> _Data excerpt_:
※ ※ ※

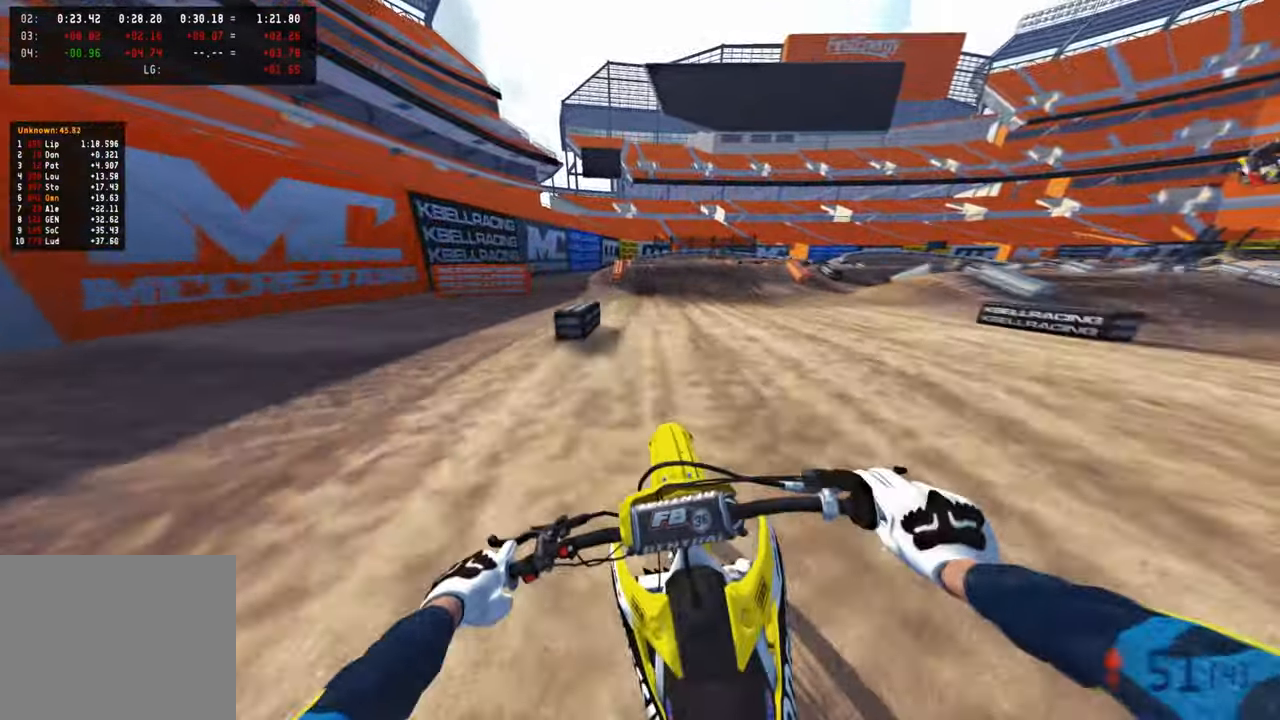
{"buttons": ["R2"], "left_stick": "up-right", "right_stick": "down", "events": [[17, "R2", "up"], [34, "L1", "down"], [117, "R2", "down"], [150, "L1", "up"], [217, "left_stick", "up-right"], [250, "R2", "up"], [317, "R2", "down"]]}
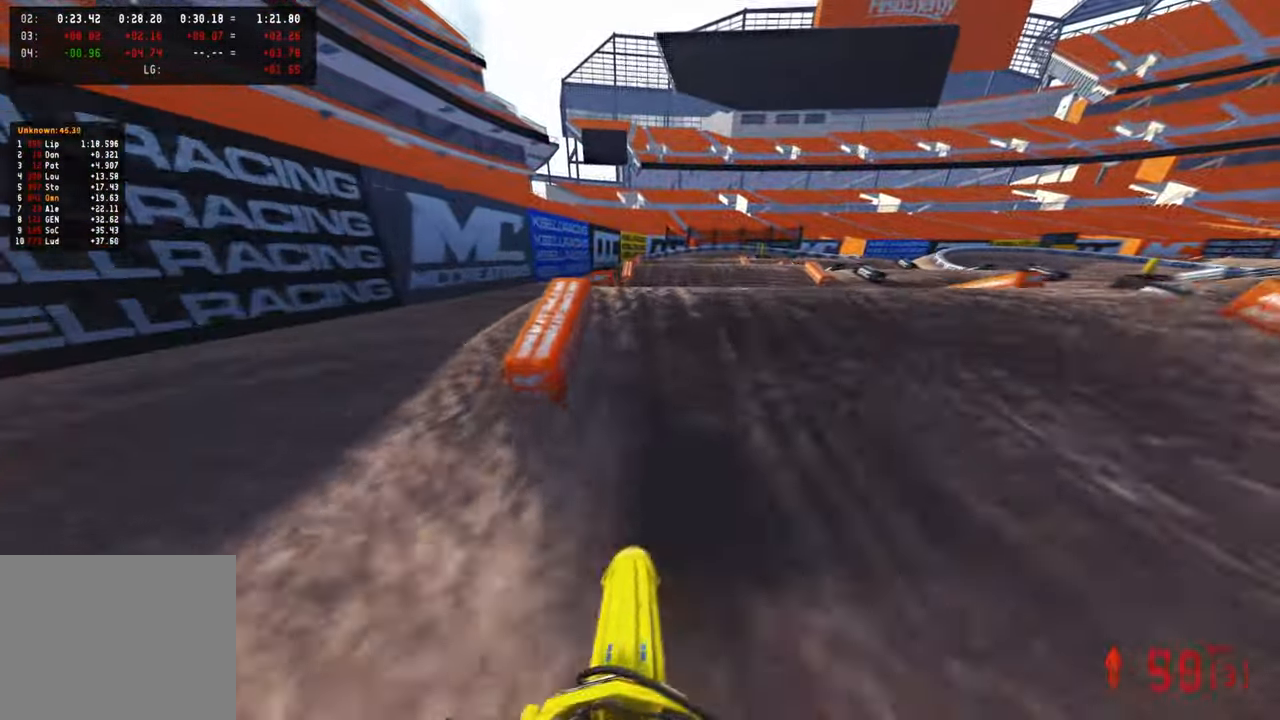
{"buttons": ["R2", "R3"], "left_stick": "up-left", "right_stick": "center", "events": [[34, "R2", "up"], [67, "left_stick", "up"], [100, "R2", "down"], [100, "right_stick", "down-right"], [117, "R3", "down"], [200, "R2", "up"], [217, "R3", "up"], [300, "left_stick", "up-left"], [300, "right_stick", "center"], [317, "R2", "down"], [417, "R3", "down"]]}
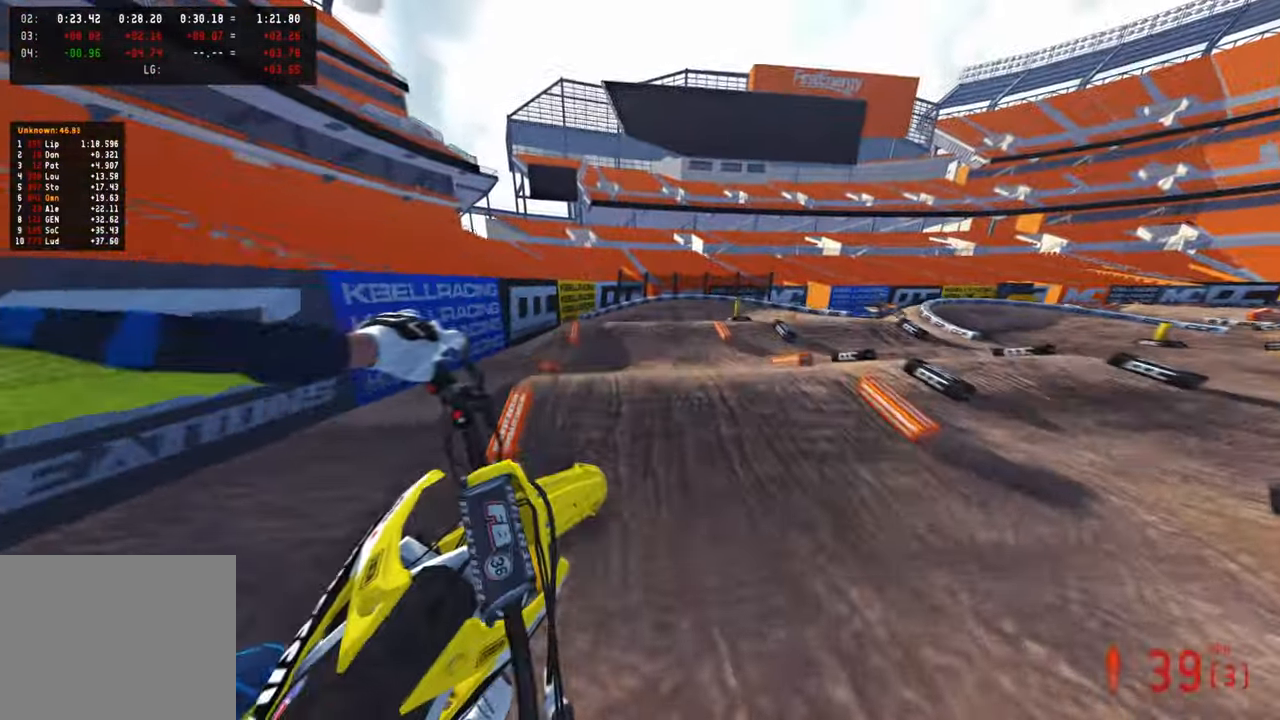
{"buttons": ["R2"], "left_stick": "up", "right_stick": "up", "events": [[34, "R3", "up"], [167, "R2", "up"], [184, "right_stick", "up"], [434, "left_stick", "up"], [484, "R2", "down"]]}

※ ※ ※

> _What this task involves_: Without changing a word, transcribe all of the data and omit its images.

> _Reply_:
{"buttons": ["R2"], "left_stick": "up-right", "right_stick": "down", "events": [[17, "R2", "up"], [34, "L1", "down"], [117, "R2", "down"], [150, "L1", "up"], [217, "left_stick", "up-right"], [250, "R2", "up"], [317, "R2", "down"]]}
{"buttons": ["R2", "R3"], "left_stick": "up-left", "right_stick": "center", "events": [[34, "R2", "up"], [67, "left_stick", "up"], [100, "R2", "down"], [100, "right_stick", "down-right"], [117, "R3", "down"], [200, "R2", "up"], [217, "R3", "up"], [300, "left_stick", "up-left"], [300, "right_stick", "center"], [317, "R2", "down"], [417, "R3", "down"]]}
{"buttons": ["R2"], "left_stick": "up", "right_stick": "up", "events": [[34, "R3", "up"], [167, "R2", "up"], [184, "right_stick", "up"], [434, "left_stick", "up"], [484, "R2", "down"]]}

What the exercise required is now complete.